Confectionary, synth-driven hooks
Virginia-based singer/songwriter/producer Ryan Wright creates songs that don’t make sense on paper–an ethereal, haunted voice singing angsty lyrics over confectionary, synth-driven hooks–and yet the results are at once timeless and timely.
Wright’s arresting voice embodies an ancient, unnamable heartache. Her lyrics–at times profane, often tongue-in-cheek, occasionally devastating–reveal a searing wit and a sensitive heart. Wright’s songs speak to the kind of heartache that can only be experienced during one’s teenage years and yet the truth of her lyrics is universal and undeniable.
Wright was born in the suburbs of Northern Virginia in 2002. She began writing songs and performing live alongside her singer/songwriter dad at the age of 11. By the time she was a teenager, she was working in the studio and on stage alongside some of her biggest musical influences. In 2019, she began co-producing her current EP with her dad Todd Wright and collaborator Ethan Mentzer (The Click 5), working to hone a sound that wears its influences on its sleeve while still maintaining an originality and authenticity that defines Wright as an artist. Her influences range from the classic (The Cars, Roy Orbison, The Smiths) to the current (The Killers, The 1975, Lana Del Ray) to the local musicians she grew up playing with and learning from. Her indie dream-pop has been compared to Lorde, Lennon Stella and The Japanese House.
Despite the surreal sound of her latest single “U Were Never Mine,” the inspiration behind the song was an all-too-familiar trauma: being ghosted by someone you’re into and the unexpected devastation that comes from having a relationship collapse before it even really begins. The experience is universal, but Wright makes the mundane seem otherworldly through the haunting production that features pulsing drum loops, synth-driven melodies and vocal distortion. “We listened to a lot of The Cars for inspiration. Interestingly, the song ended up reflecting the idea of “cars” thematically as well. When you’re young, your car is kind of your sanctuary, so it makes sense as the place where you’d give a confession.”

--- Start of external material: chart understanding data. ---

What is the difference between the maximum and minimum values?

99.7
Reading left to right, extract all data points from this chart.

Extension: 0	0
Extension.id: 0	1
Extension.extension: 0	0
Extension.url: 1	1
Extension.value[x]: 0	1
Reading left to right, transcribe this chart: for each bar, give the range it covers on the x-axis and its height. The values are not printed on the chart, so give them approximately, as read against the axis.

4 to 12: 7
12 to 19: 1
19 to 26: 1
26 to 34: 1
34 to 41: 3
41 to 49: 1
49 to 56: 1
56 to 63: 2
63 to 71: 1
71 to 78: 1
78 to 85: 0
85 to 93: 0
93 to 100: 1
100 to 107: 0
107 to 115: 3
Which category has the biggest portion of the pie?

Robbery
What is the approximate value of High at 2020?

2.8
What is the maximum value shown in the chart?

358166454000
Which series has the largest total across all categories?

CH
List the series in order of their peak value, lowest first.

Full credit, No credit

The lyrics are intentionally melodramatic—a winking way to acknowledge the absurdity of how the world can feel like it’s ending when a crush doesn’t work out. And yet the devastation is real. “I knew intellectually that my distress over the whole thing was probably silly but also knew I couldn’t help the way I was feeling,” Wright explains.
“I wanted the song to convey all of these emotions I wasn’t able to reconcile—the disappointment of having this person not be who I thought they were and trying to deal with the fact that I was honestly heartbroken even though I knew this particular relationship didn’t warrant that kind of devastation. Being able to transform this painful situation into something strange and beautiful—elevating it into art—made everything I was feeling easier to process. And it allowed me to get the upper hand—to actually gain something from the whole experience rather than just feeling the loss.”